§ PROBLEM STATEMENT
Take every line containing "class" out of the records.

Front-end code change data:
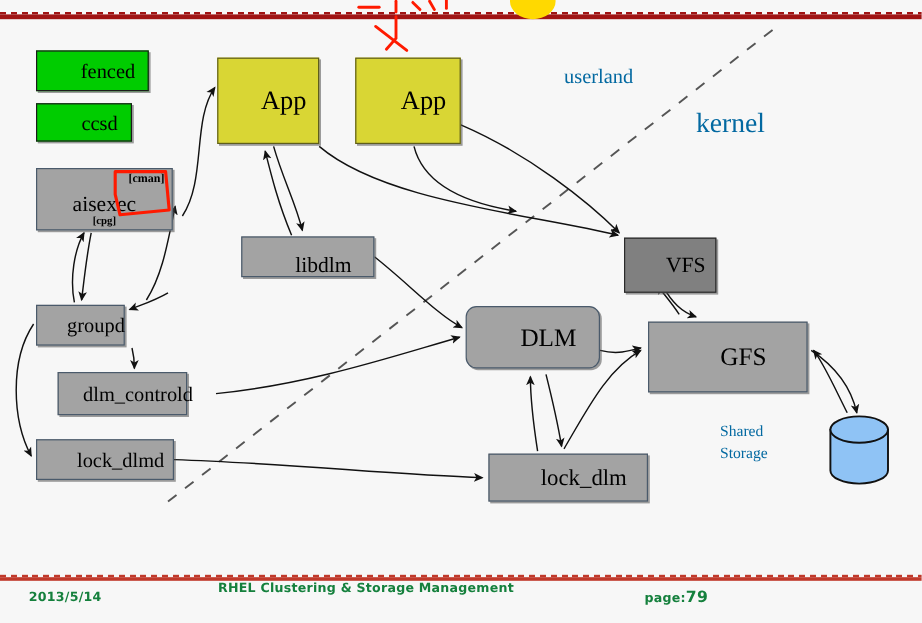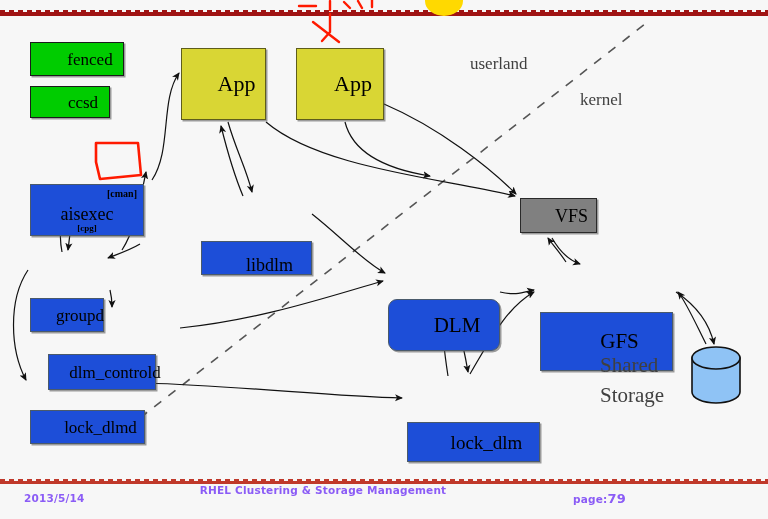--- a/index.html
+++ b/index.html
@@ -66,7 +66,7 @@
   .gray{background:#808080;border-color:#2a2a2a;}
 
   .label-plain{
-    position:absolute;color:#404040;
+    position:absolute;color:#0369a1;
     font-family:"Liberation Serif", serif;
   }
 

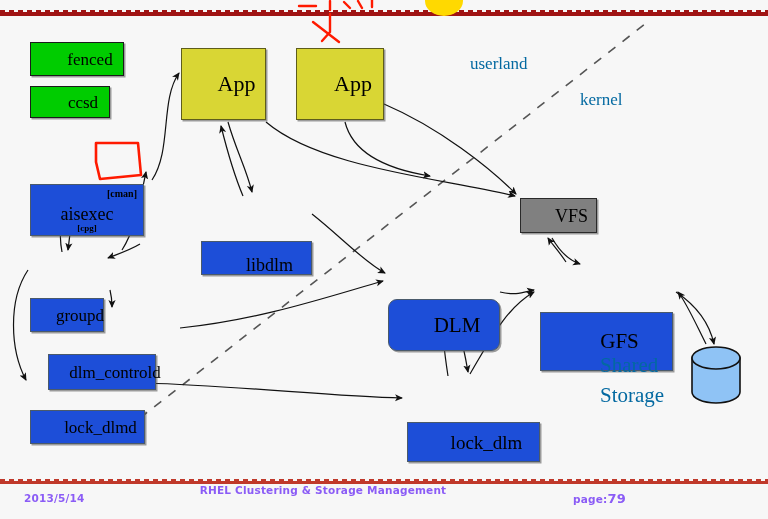--- a/index.html
+++ b/index.html
@@ -219,7 +219,7 @@
   <div class="label-plain" style="left:470px;top:54px;font-size:17px;">
     <span>userland</span>
   </div>
-  <div class="label-plain" style="left:580px;top:90px;font-size:17px;">
+  <div class="label-plain" style="left:580px;top:90px;font-size:23px;">
     <span>kernel</span>
   </div>
 

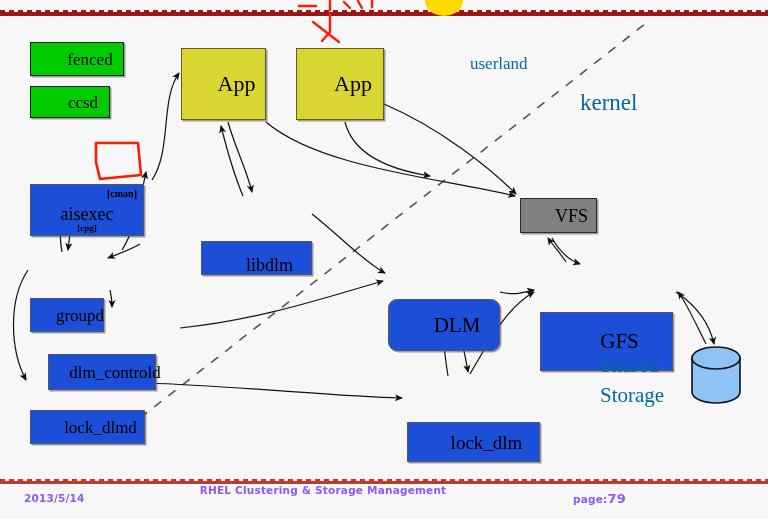--- a/index.html
+++ b/index.html
@@ -62,7 +62,7 @@
   }
   .green{background:#00cc00;border-color:#1b1b1b;}
   .yellow{background:#d9d634;border-color:#5e5d1b;}
-  .blue{background:#1d4ed8;border-color:#4a5a6b;margin-top:44px;}
+  .blue{background:#a3a3a3;border-color:#4a5a6b;}
   .gray{background:#808080;border-color:#2a2a2a;}
 
   .label-plain{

§ WRITTEN RESPONSE
   <div class="label-plain" style="left:470px;top:54px;font-size:17px;">
-  <div class="label-plain" style="left:580px;top:90px;font-size:17px;">
+  <div class="label-plain" style="left:580px;top:90px;font-size:23px;">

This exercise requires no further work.